Elles se répondent complètement. C’est l’histoire avec un grand H et la petite histoire qui nous éclaire aussi sur les modes de vie. Nous avons un film, Les enfants terribles, qui est une plongée dans une famille turque où le père est tout puissant avec une volonté de révolte des enfants. C’est aussi intéressant de voir l’évolution de la société par le petit bout de la lorgnette.

 

Comment sont diffusés ces documentaires en dehors du festival ?

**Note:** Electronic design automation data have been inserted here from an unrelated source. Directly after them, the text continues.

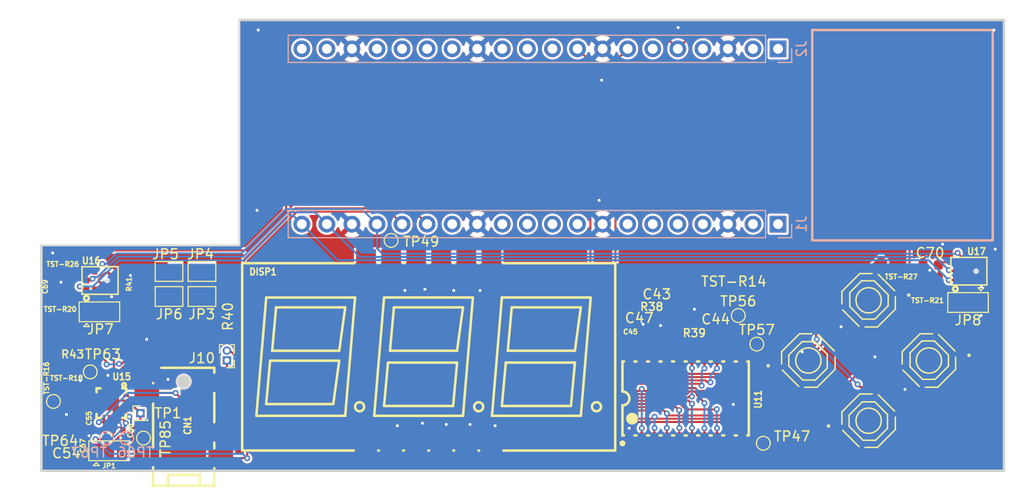
<source format=kicad_pcb>
(kicad_pcb
	(version 20241229)
	(generator "pcbnew")
	(generator_version "9.0")
	(general
		(thickness 1.6094)
		(legacy_teardrops no)
	)
	(paper "A")
	(title_block
		(title "ESP32S3_Audio_Cam_POE")
		(date "2025-04-28")
		(rev "R0.1")
	)
	(layers
		(0 "F.Cu" signal "Top")
		(2 "B.Cu" signal "Bottom")
		(13 "F.Paste" user)
		(15 "B.Paste" user)
		(5 "F.SilkS" user "F.Silkscreen")
		(7 "B.SilkS" user "B.Silkscreen")
		(1 "F.Mask" user)
		(3 "B.Mask" user)
		(17 "Dwgs.User" user "User.Drawings")
		(19 "Cmts.User" user "User.Comments")
		(25 "Edge.Cuts" user)
		(27 "Margin" user)
		(31 "F.CrtYd" user "F.Courtyard")
		(29 "B.CrtYd" user "B.Courtyard")
	)
	(setup
		(stackup
			(layer "F.SilkS"
				(type "Top Silk Screen")
			)
			(layer "F.Paste"
				(type "Top Solder Paste")
			)
			(layer "F.Mask"
				(type "Top Solder Mask")
				(color "Blue")
				(thickness 0.012)
			)
			(layer "F.Cu"
				(type "copper")
				(thickness 0.035)
			)
			(layer "dielectric 1"
				(type "core")
				(thickness 1.5154)
				(material "FR4")
				(epsilon_r 4.5)
				(loss_tangent 0.02)
			)
			(layer "B.Cu"
				(type "copper")
				(thickness 0.035)
			)
			(layer "B.Mask"
				(type "Bottom Solder Mask")
				(color "Blue")
				(thickness 0.012)
			)
			(layer "B.Paste"
				(type "Bottom Solder Paste")
			)
			(layer "B.SilkS"
				(type "Bottom Silk Screen")
			)
			(copper_finish "ENIG")
			(dielectric_constraints yes)
			(edge_connector yes)
		)
		(pad_to_mask_clearance 0)
		(allow_soldermask_bridges_in_footprints no)
		(tenting front back)
		(pcbplotparams
			(layerselection 0x00000000_00000000_55555555_5755f5ff)
			(plot_on_all_layers_selection 0x00000000_00000000_00000000_00000000)
			(disableapertmacros no)
			(usegerberextensions no)
			(usegerberattributes yes)
			(usegerberadvancedattributes yes)
			(creategerberjobfile yes)
			(dashed_line_dash_ratio 12.000000)
			(dashed_line_gap_ratio 3.000000)
			(svgprecision 4)
			(plotframeref no)
			(mode 1)
			(useauxorigin no)
			(hpglpennumber 1)
			(hpglpenspeed 20)
			(hpglpendiameter 15.000000)
			(pdf_front_fp_property_popups yes)
			(pdf_back_fp_property_popups yes)
			(pdf_metadata yes)
			(pdf_single_document no)
			(dxfpolygonmode yes)
			(dxfimperialunits yes)
			(dxfusepcbnewfont yes)
			(psnegative no)
			(psa4output no)
			(plot_black_and_white yes)
			(sketchpadsonfab no)
			(plotpadnumbers no)
			(hidednponfab no)
			(sketchdnponfab yes)
			(crossoutdnponfab yes)
			(subtractmaskfromsilk no)
			(outputformat 1)
			(mirror no)
			(drillshape 0)
			(scaleselection 1)
			(outputdirectory "Fabrication/")
		)
	)
	(net 0 "")
	(net 1 "/CAM.D3")
	(net 2 "COM")
	(net 3 "+3V3")
	(net 4 "/CAM.SDA")
	(net 5 "/CAM.D1")
	(net 6 "/USB_D+")
	(net 7 "/CAM.D4")
	(net 8 "/CAM.PCLK")
	(net 9 "/CAM.D2")
	(net 10 "/CAM.D0")
	(net 11 "/USB_D-")
	(net 12 "/CAM.D5")
	(net 13 "/CAM.SCL")
	(net 14 "/CAM.D6")
	(net 15 "/U0TXD")
	(net 16 "/CAM.D7")
	(net 17 "/CAM.HREF")
	(net 18 "/CAM.MCLK")
	(net 19 "/U0RXD")
	(net 20 "/RC.SERVO")
	(net 21 "/7SEG.DIO")
	(net 22 "/CAM.VSYNC")
	(net 23 "/RGB")
	(net 24 "/MIC.WS")
	(net 25 "/7SEG.CLK")
	(net 26 "unconnected-(J2-Pin_4-Pad4)")
	(net 27 "/MIC.SCK")
	(net 28 "/MIC.SD")
	(net 29 "/SPK.BCLK")
	(net 30 "unconnected-(J2-Pin_2-Pad2)")
	(net 31 "unconnected-(J2-Pin_11-Pad11)")
	(net 32 "unconnected-(J2-Pin_1-Pad1)")
	(net 33 "/SPK.LRCLK")
	(net 34 "/SPK.DIN")
	(net 35 "Vdrive")
	(net 36 "Net-(U16-VDD)")
	(net 37 "Net-(U17-VDD)")
	(net 38 "Net-(JP7-A)")
	(net 39 "/V.SPK")
	(net 40 "/SPK.OutN")
	(net 41 "/SPK.OutP")
	(net 42 "Net-(JP3-B)")
	(net 43 "Net-(JP4-A)")
	(net 44 "Net-(JP6-A)")
	(net 45 "Net-(R43-Pad1)")
	(net 46 "/SPK.MODE")
	(net 47 "Net-(TP64-Pad1)")
	(net 48 "Net-(TP67-Pad1)")
	(net 49 "Net-(U11-VDD)")
	(net 50 "/7SEG.SEG3")
	(net 51 "/7SEG.SEG1")
	(net 52 "/7SEG.SEG2")
	(net 53 "/7SEG.GRID1")
	(net 54 "/7SEG.GRID3")
	(net 55 "/7SEG.SEG8")
	(net 56 "Net-(DISP1-NC)")
	(net 57 "/7SEG.SEG4")
	(net 58 "/7SEG.SEG7")
	(net 59 "/7SEG.SEG5")
	(net 60 "/7SEG.SEG6")
	(net 61 "/7SEG.GRID2")
	(net 62 "/7SEG.K1")
	(net 63 "/7SEG.K2")
	(net 64 "Net-(U11-GRID6)")
	(net 65 "Net-(U11-GRID4)")
	(net 66 "Net-(U11-GRID5)")
	(net 67 "/MIC.L")
	(net 68 "/MIC.R")
	(net 69 "Net-(JP8-B)")
	(net 70 "unconnected-(PB1-A-Pad1)")
	(net 71 "unconnected-(PB1-C-Pad3)")
	(net 72 "unconnected-(PB2-C-Pad3)")
	(net 73 "unconnected-(PB2-A-Pad1)")
	(net 74 "Net-(TP63-Pad1)")
	(net 75 "Net-(TP66-Pad1)")
	(net 76 "unconnected-(PB4-A-Pad1)")
	(net 77 "unconnected-(PB4-C-Pad3)")
	(net 78 "unconnected-(PB5-A-Pad1)")
	(net 79 "unconnected-(PB5-C-Pad3)")
	(net 80 "/SPK.MIC")
	(net 81 "/SPK.OutPS")
	(footprint "PCM_JLCPCB:R_0402" (layer "F.Cu") (at 146.685 147.32))
	(footprint "PCM_JLCPCB:R_0603" (layer "F.Cu") (at 85.5605 153.815 90))
	(footprint "TestPoint:TestPoint_Pad_D1.0mm" (layer "F.Cu") (at 83.8962 154.3812 180))
	(footprint "Connector_PinHeader_1.00mm:PinHeader_1x01_P1.00mm_Vertical" (layer "F.Cu") (at 92.71 155.575))
	(footprint "Jumper:SolderJumper-3_P1.3mm_Bridged12_Pad1.0x1.5mm" (layer "F.Cu") (at 89.535 159.385))
	(footprint "PCM_JLCPCB:SW-SMD_4P-L5.1-W5.1-P3.70-LS6.5-TL-2" (layer "F.Cu") (at 166.497 144.123852 -135))
	(footprint "TestPoint:TestPoint_Pad_D1.0mm" (layer "F.Cu") (at 118.11 138.049))
	(footprint "Jumper:SolderJumper-3_P1.3mm_Bridged12_Pad1.0x1.5mm" (layer "F.Cu") (at 176.568474 144.347026 180))
	(footprint "PCM_JLCPCB:C_0402" (layer "F.Cu") (at 88.53275 157.303 180))
	(footprint "JLCPCB:digital tube drivers_c2962580" (layer "F.Cu") (at 147.955 154.08))
	(footprint "TestPoint:TestPoint_Pad_D1.0mm" (layer "F.Cu") (at 87.63 151.384 180))
	(footprint "PCM_JLCPCB:C_0805" (layer "F.Cu") (at 85.32 156.458 180))
	(footprint "PCM_JLCPCB:R_0805" (layer "F.Cu") (at 92.9386 142.4686 -90))
	(footprint "PCM_JLCPCB:SW-SMD_4P-L5.1-W5.1-P3.70-LS6.5-TL-2" (layer "F.Cu") (at 160.390426 150.230426 45))
	(footprint "PCM_JLCPCB:R_0603" (layer "F.Cu") (at 84.7455 144.021 180))
	(footprint "JLCPCB:ICS-43434_C5656610" (layer "F.Cu") (at 88.5555 142.116))
	(footprint "PCM_JLCPCB:SW-SMD_4P-L5.1-W5.1-P3.70-LS6.5-TL-2" (layer "F.Cu") (at 166.497 156.337 45))
	(footprint "PCM_JLCPCB:C_0603" (layer "F.Cu") (at 172.788474 140.537026))
	(footprint "PCM_JLCPCB:R_0603"
		(layer "F.Cu")
		(uuid "5e89bfa3-4cbc-4a37-8981-9c2f83462566")
		(at 172.788474 143.077026 180)
		(descr "Resistor SMD 0603 (1608 Metric), square (rectangular) end terminal, IPC_7351 nominal, (Body size source: IPC-SM-782 page 72, https://www.pcb-3d.com/wordpress/wp-content/uploads/ipc-sm-782a_amendment_1_and_2.pdf), generated with kicad-footprint-generator")
		(tags "resistor")
		(property "Reference" "TST-R21"
			(at 0.322474 -1.067974 0)
			(layer "F.SilkS")
			(uuid "450ac9e9-6b23-4123-8923-9b62bc86dd6b")
			(effects
				(font
					(size 0.5 0.5)
					(thickness 0.125)
				)
			)
		)
		(property "Value" "0Ω"
			(at 0 1.43 0)
			(layer "F.Fab")
			(uuid "4da53444-654e-49bc-845b-2dbf3667acf1")
			(effects
				(font
					(size 1 1)
					(thickness 0.15)
				)
			)
		)
		(property "Datasheet" "https://www.lcsc.com/datasheet/lcsc_datasheet_2411221126_UNI-ROYAL-Uniroyal-Elec-0603WAF0000T5E_C21189.pdf"
			(at 0 0 180)
			(unlocked yes)
			(layer "F.Fab")
			(hide yes)
			(uuid "9eb5e463-8215-4857-88b2-db1b18cb48ec")
			(effects
				(font
					(size 1.27 1.27)
					(thickness 0.15)
				)
			)
		)
		(property "Description" "100mW Thick Film Resistors 75V ±1% 0Ω 0603 Chip Resistor - Surface Mount ROHS"
			(at 0 0 180)
			(unlocked yes)
			(layer "F.Fab")
			(hide yes)
			(uuid "ae0cfadf-2b9b-4296-a32b-9088d3df85c7")
			(effects
				(font
					(size 1.27 1.27)
					(thickness 0.15)
				)
			)
		)
		(property "LCSC" "C21189"
			(at 0 0 180)
			(unlocked yes)
			(layer "F.Fab")
			(hide yes)
			(uuid "f3f40ea6-70a5-4c4c-8471-600ac1af55ce")
			(effects
				(font
					(size 1 1)
					(thickness 0.15)
				)
			)
		)
		(property "Stock" "10110432"
			(at 0 0 180)
			(unlocked yes)
			(layer "F.Fab")
			(hide yes)
			(uuid "0ce6a44a-519c-4557-9d22-0a7f5daeeb90")
			(effects
				(font
					(size 1 1)
					(thickness 0.15)
				)
			)
		)
		(property "Price" "0.004USD"
			(at 0 0 180)
			(unlocked yes)
			(layer "F.Fab")
			(hide yes)
			(uuid "0fb1776c-84a3-4a69-844b-2cea55a4a007")
			(effects
				(font
					(size 1 1)
					(thickness 0.15)
				)
			)
		)
		(property "Process" "SMT"
			(at 0 0 180)
			(unlocked yes)
			(layer "F.Fab")
			(hide yes)
			(uuid "182c1ea3-3a35-4524-983c-1ea6551d2146")
			(effects
				(font
					(size 1 1)
					(thickness 0.15)
				)
			)
		)
		(property "Minimum Qty" "20"
			(at 0 0 180)
			(unlocked yes)
			(layer "F.Fab")
			(hide yes)
			(uuid "fdd5b21c-233c-47a0-8f49-f3dd8653cee3")
			(effects
				(font
					(size 1 1)
					(thickness 0.15)
				)
			)
		)
		(property "Attrition Qty" "10"
			(at 0 0 180)
			(unlocked yes)
			(layer "F.Fab")
			(hide yes)
			(uuid "cfc1d19d-2f26-47fd-8543-6fd9cc515c75")
			(effects
				(font
					(size 1 1)
					(thickness 0.15)
				)
			)
		)
		(property "Class" "Basic Component"
			(at 0 0 180)
			(unlocked yes)
			(layer "F.Fab")
			(hide yes)
			(uuid "13db685c-4144-4a40-adb7-2a03d505b9bd")
			(effects
				(font
					(size 1 1)
					(thickness 0.15)
				)
			)
		)
		(property "Category" "Resistors,Chip Resistor - Surface Mount"
			(at 0 0 180)
			(unlocked yes)
			(layer "F.Fab")
			(hide yes)
			(uuid "bb915ecd-3f8f-4733-b3ba-f5d858fb733d")
			(effects
				(font
					(size 1 1)
					(thickness 0.15)
				)
			)
		)
		(property "Manufacturer" "UNI-ROYAL(Uniroyal Elec)"
			(at 0 0 180)
			(unlocked yes)
			(layer "F.Fab")
			(hide yes)
			(uuid "fb8075c6-1d77-4e29-bb7d-686191f683fc")
			(effects
				(font
					(size 1 1)
					(thickness 0.15)
				)
			)
		)
		(property "Part" "0603WAF0000T5E"
			(at 0 0 180)
			(unlocked yes)
			(layer "F.Fab")
			(hide yes)
			(uuid "80e95e2b-611a-4931-86bb-45a59a51e78d")
			(effects
				(font
					(size 1 1)
					(thickness 0.15)
				)
			)
		)
		(property "Resistance" "0Ω"
			(at 0 0 180)
			(unlocked yes)
			(layer "F.Fab")
			(hide yes)
			(uuid "c3174f69-14ea-4b98-ad74-36eccf9d7c66")
			(effects
				(font
					(size 1 1)
					(thickness 0.15)
				)
			)
		)
		(property "Power(Watts)" "100mW"
			(at 0 0 180)
			(unlocked yes)
			(layer "F.Fab")
			(hide yes)
			(uuid "0dbfc648-3e5c-4eb4-8a7b-26157c1f46ea")
			(effects
				(font
					(size 1 1)
					(thickness 0.15)
				)
			)
		)
		(property "Type" "Thick Film Resistors"
			(at 0 0 180)
			(unlocked yes)
			(layer "F.Fab")
			(hide yes)
			(uuid "78eeee05-aac4-4277-9fd8-97cb3546a73d")
			(effects
				(font
					(size 1
... [736876 chars truncated]
</source>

Au départ l’idée était de montrer des documentaires qui prenaient la poussière sur des étagères et que personne ne voyait. Nous avons une spécificité qui est d’avoir des prix à la diffusion mais, sur les 345 films reçus, s’il y en a 5% qui seront diffusés ce sera beaucoup. Il y a très peu de plages documentaires sur les antennes. Nous en avons quelques-unes en France sur les chaînes nationales, mais à l’étranger il y en a très peu. Il y a la chaîne 2M au Maroc qui a osé passer des documentaires à 20h30 le dimanche soir avec une audience de 3 millions de spectateurs. Nous proposons des prix à la diffusion avec nos partenaires : la RAI en Italie, 2M au Maroc et France Télévision remettent des prix. Pour notre part nous faisons vivre la sélection toute l’année en montrant les films ailleurs en partenariat avec la Jordanie par exemple, ou à l’Alcazar à Marseille. Cependant on voit de plus en plus des distributeurs venir à PriMed pour faire du business quand, pour nous, le principe est celui de la gratuité pour toucher un public le plus large possible, en ouvrant nos portes aux personnes qui n’ont pas forcément accès à la culture.

 

Vous insistez beaucoup pour que des jeunes des pays du pourtour méditerranéen s’impliquent dans le festival. Comment et pourquoi ?

Vous seriez étonné de leurs réactions. Souvent on pense que les jeunes ne sont pas intéressés par les thématiques mais il faut aller les chercher, leur proposer une réflexion et là vous avez des moments de grâce. L’intérêt de débattre avec ces jeunes c’est d’abord de les entendre sur les deux rives de la Méditerranée, de les faire réfléchir. Souvent on s’imagine que les nôtres n’ont pas grand chose à discuter ailleurs que sur les réseaux sociaux et, de l’autre côté, on se dit que ces documentaires ne les atteignent pas. Nous, nous faisons le trait d’union entre les deux. On apporte les documentaires de l’autre côté et ici on les fait réfléchir au-delà de ce qu’ils peuvent voir sur les réseaux sociaux. On cherche à faire une éducation à l’image, une éducation à la citoyenneté méditerranéenne, une éducation à la démocratie à travers le vote du jury. Quand on va à la rencontre de ces jeunes on est assez étonné de la maturité de leur réflexion. J’ai un exemple avec Les enfants terribles. Deux des gamines qui ont vu ce film en Égypte on dit « c’est normal que les parents décident de l’avenir de leurs enfants ». Là il y a eu un tollé de tous les autres, et on est en Égypte. Le tollé fait que les deux jeunes filles qui pensaient comme ça vont évoluer dans leur mode de pensée.